Where `Y`, `X`, `A`, `B` are all vectors, so `A.B` scales vector `X` to give vector `Y`.

This can be expressed in matrix form

``````Y = G*B
``````

Here, `G` is the matrix representing the operator `(X)A.` which operates on `B` on the right.

An interesting thought is that maybe it would be cool if a language allowed `(X)A.` to be an object which acts on the right. i.e. instead of parsing say `A + B` as `add(A,B)` the language would parse `A + B` as `apply(adder(A),B)` where `adder(A) = apply(A,+)` is a function taking one argument, which adds `A` to the argument.
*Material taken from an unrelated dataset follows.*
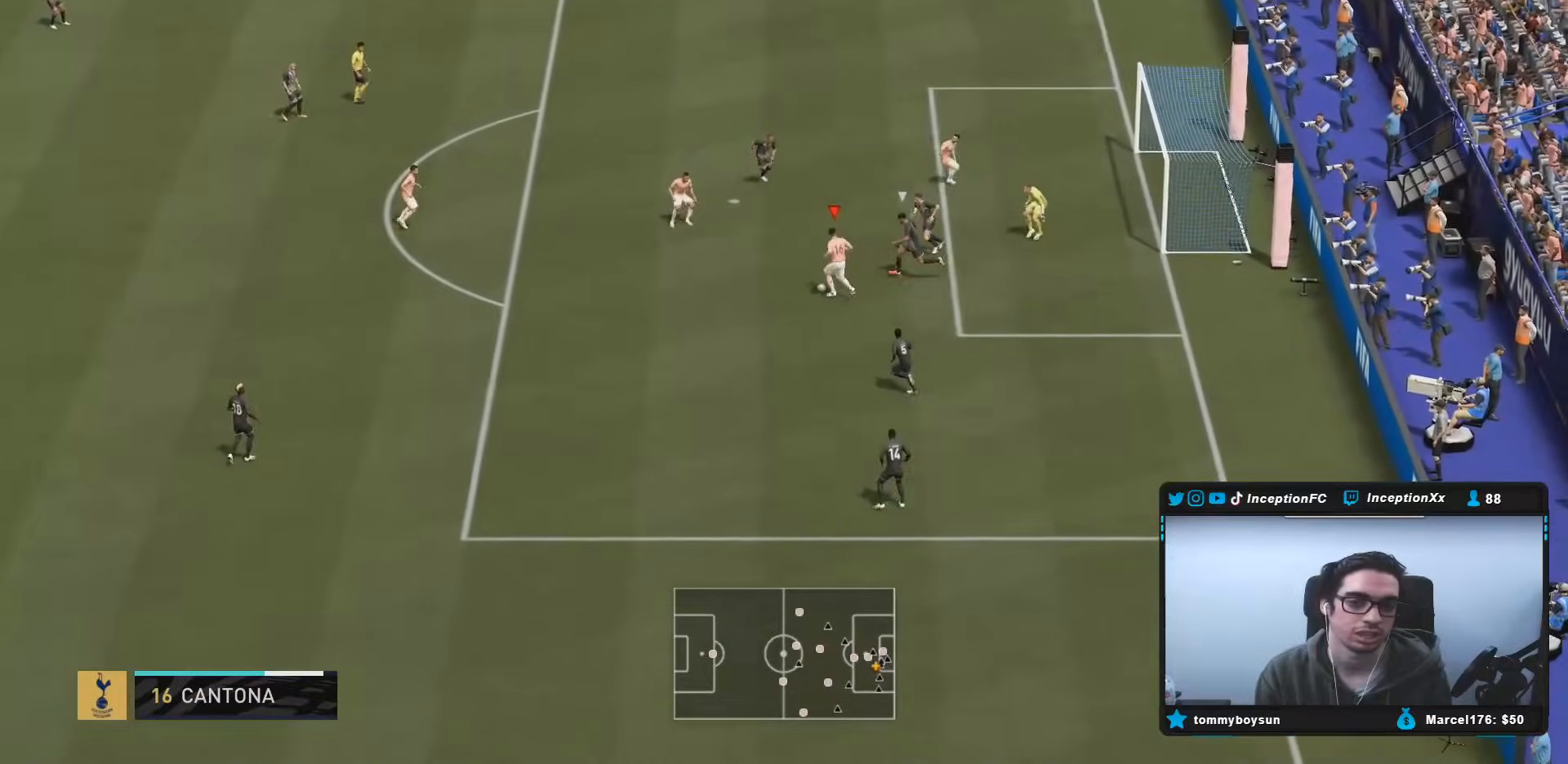
{"buttons": [], "left_stick": "right", "right_stick": "center", "events": [[117, "left_stick", "down"], [500, "left_stick", "right"]]}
Thus, the whole language works (modulo operator precedence) as a series of `apply` operations which can take variables or operators/symbols/functions, and which performs currying. So:

``````apply(A,fn(a,b))      gives fn2(b) -> fn(A,b)
apply(fn(a),B)        gives fn2()  -> fn(B)
apply(fn1(a),fn2(b))  gives fn3(b) -> fn1(fn2(b))
``````

Then perhaps - assuming `*` and `.` operators - I could just write:

``````G = X * (A.)
``````

This is not simple to compile - the expression is `apply(apply(X,*),apply(A,dot))` which I might rewrite `apply(mulbyX,dotbyA)` giving a function like `fn(B) -> mulbyX(dotbyA(B))`. Casting this function to a matrix is non-trivial.

Alternatively, perhaps the same compiler (which has to be able to analyze linear functions) could handle a syntax like this:

``````G = (X * (A.B)) %% B
``````

Which is rather like differentiation with respect to `B`.
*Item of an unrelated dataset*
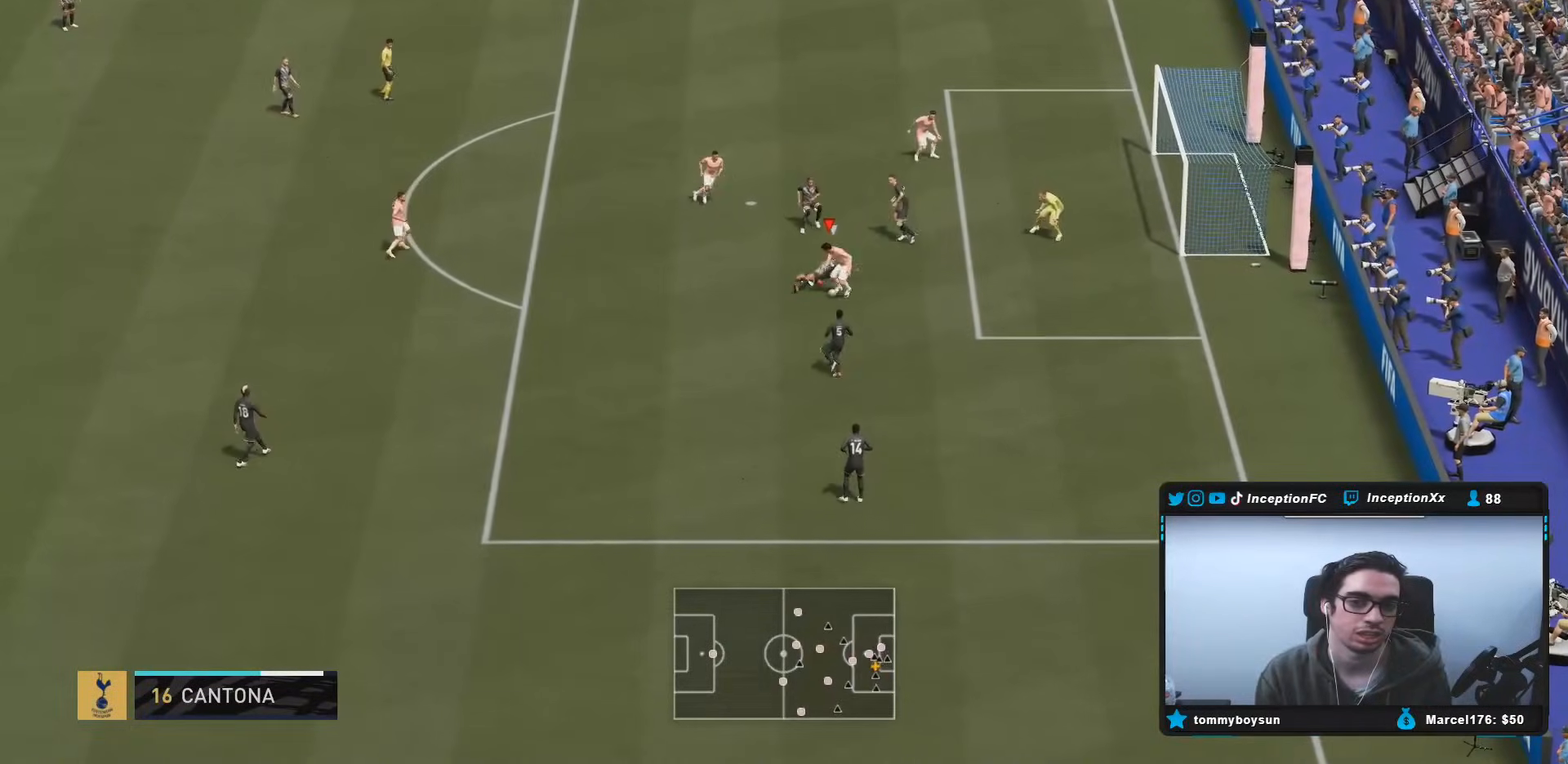
{"buttons": [], "left_stick": "right", "right_stick": "center", "events": []}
The resulting system would be powerful and conceptually simple, but maybe it has insufficient use cases. Still, it's interesting to think of new ways to write code.

What do you think? :)

Andrei Rotenstein commented:

Eddie, I'm not sure I follow the last expression.

on 06 Mar 2012, 16:56 UTC

Eddie Edwards commented:

Andrei, the idea is that the expression on the LHS of `%%` is "divided by" the expression on the RHS to give a matrix (or perhaps tensor) `G` s.t. `G*B` reproduces the original expression. It's a lexical expression, so `B` doesn't have to be declared anywhere, while `X` and `A` are used to create `G`.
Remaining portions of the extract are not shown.